Crooks Character Analysis
In the novel, the character is given that name because he has a crooked back. As a character, he is used by the author to explain the effect of discrimination. He stays alone because he is the only black worker in the ranch. The first characteristic he has is pride. Even though he is discriminated, he does not want to show other people that he is weal. He tells Lennie that since he is not allowed to go where the other white workers live, his privacy should be respected as well. He does not expect the other people to come where he lives. He wants to maintain his self-respect even when lonely.

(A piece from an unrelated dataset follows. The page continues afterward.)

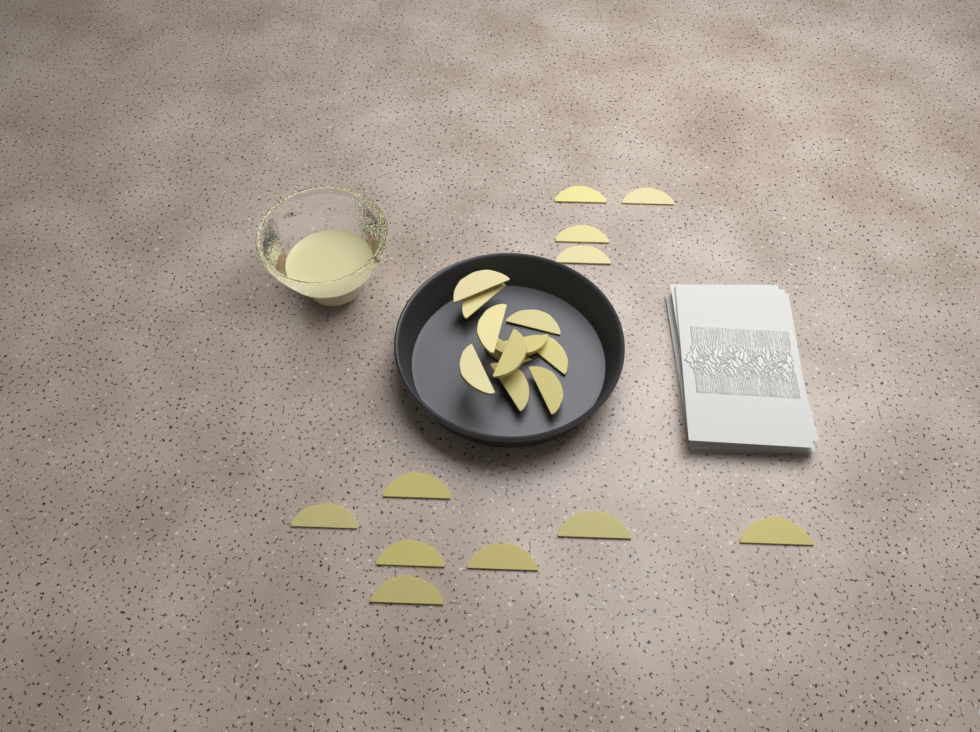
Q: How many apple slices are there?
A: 22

Despite his loneliness, Crooks is friendly. At first, he threatens Lennie not to come into his room. However, his resistance wears out, and he strikes a conversation with him. This shows that Crooks yearns for company. Additionally, he also welcomes Candy to enter his room. They are involved in a friendly conversation until Curley’s wife shows up. Though he finds the idea of George and Lennie buying a ranch obnoxious at first, he wants to join then when he hears how they intend to accomplish it. This shows just how much Crooks would like to make new friends.

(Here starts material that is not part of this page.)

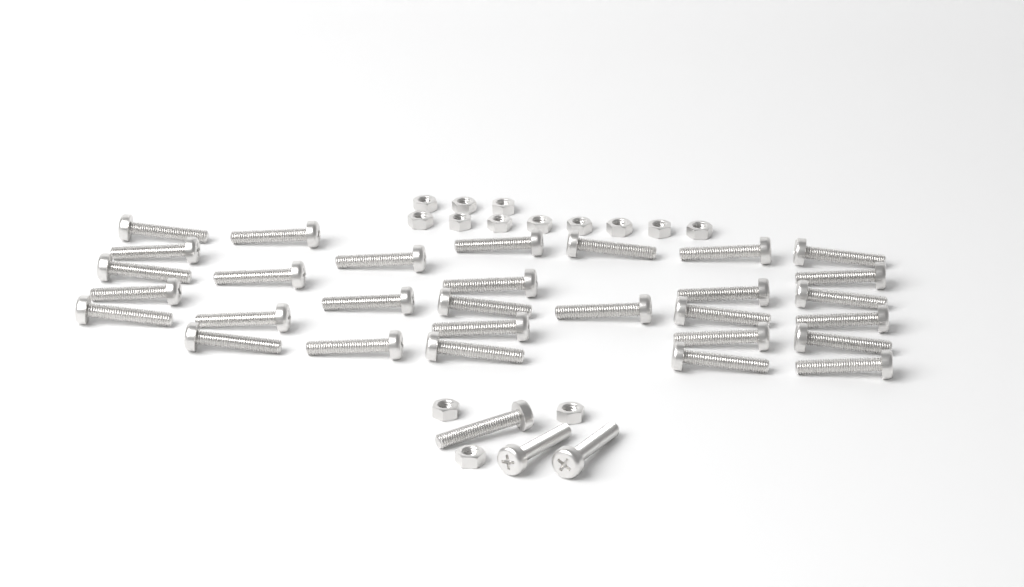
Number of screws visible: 33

Crooks is strong-willed. Even though he is mistreated on the farm, he believes that life has to move on. Discrimination is not a situation that anyone can find easy to deal with. Though he is the only black worker on the farm, he lives his life.

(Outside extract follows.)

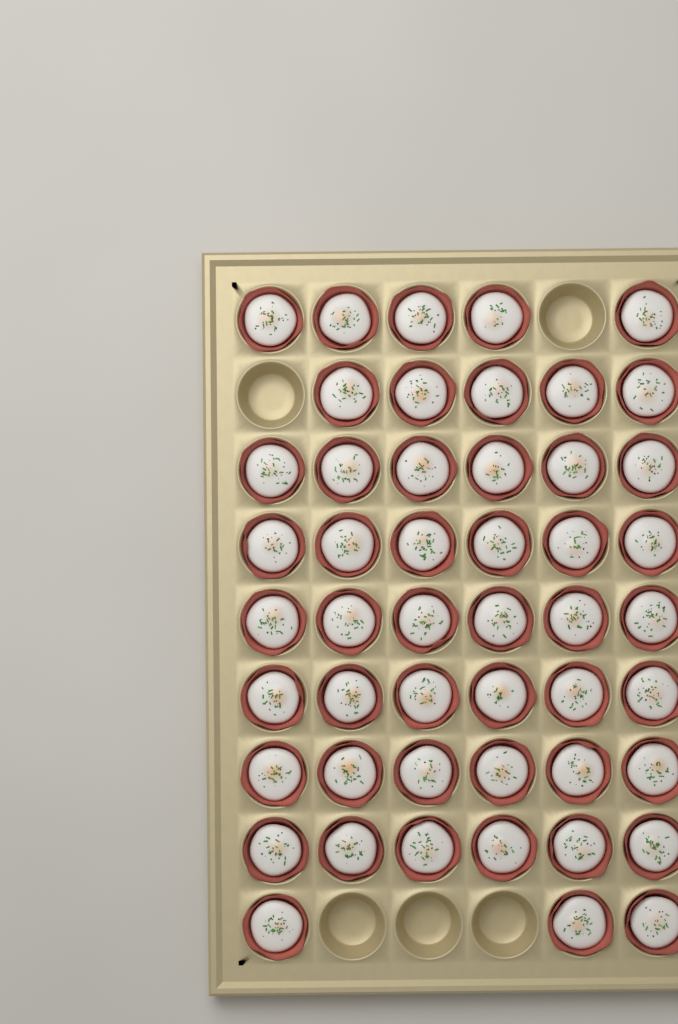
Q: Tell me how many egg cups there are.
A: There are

His intelligence is seen as the things found in his room. First, there is an old dictionary. That shows that Crooks has a hunger to acquire and apply the knowledge learned. There are also raw materials and spectacles. All these materials show that Crooks is a lover of things that nourish his brain. However, given the conditions that the black people lived in during the period the book is written, it is obvious that Crook’s quest for enlightenment may not help him much.
Additionally, Crooks is fearful. When Curley’s wife threatens him that he will tell people he tried to rape her, he feels uncomfortable. The reader can deduce that this fear is caused by the fact that Crooks does not mention that he has any other home. Being black, he sometimes has to put up with unfair treatment.